§ **WHAT YOU ARE ASKED TO DO**
Word for word, give the records again, dropping any picture they hold.
=-=-=-=-=
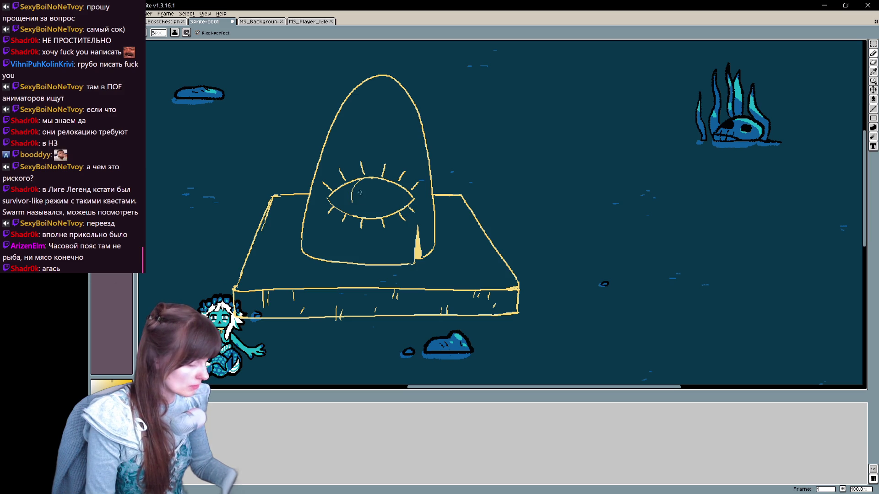
key("ctrl")
left_click_drag(372, 189, 374, 206)
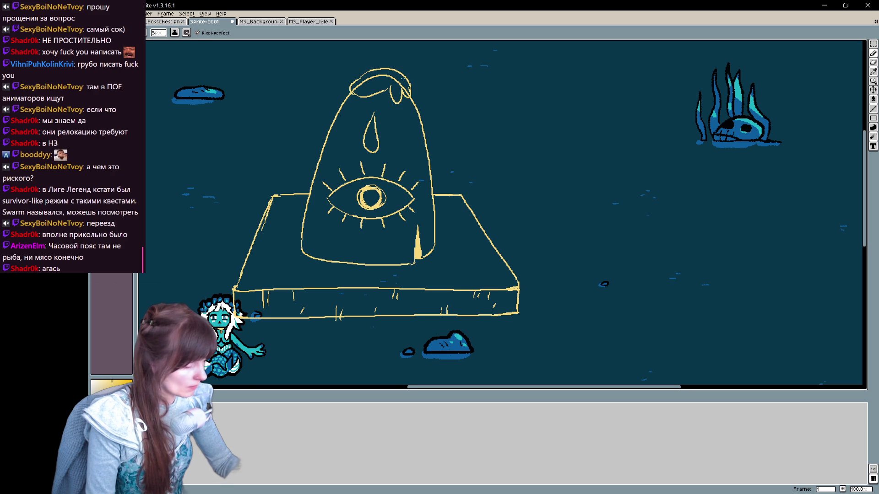
Cap the cone's top and draw a line along the altar's front edge
left_click_drag(480, 206, 477, 228)
mouse_move(366, 98)
left_mouse_down()
mouse_move(378, 79)
mouse_move(372, 68)
mouse_move(390, 91)
left_mouse_up()
left_click_drag(272, 292, 378, 230)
=-=-=-=-=
§ **OUTPUT FOR THIS TASK**
key("ctrl")
left_click_drag(372, 189, 374, 206)
Cap the cone's top and draw a line along the altar's front edge
left_click_drag(480, 206, 477, 228)
mouse_move(366, 98)
left_mouse_down()
mouse_move(378, 79)
mouse_move(372, 68)
mouse_move(390, 91)
left_mouse_up()
left_click_drag(272, 292, 378, 230)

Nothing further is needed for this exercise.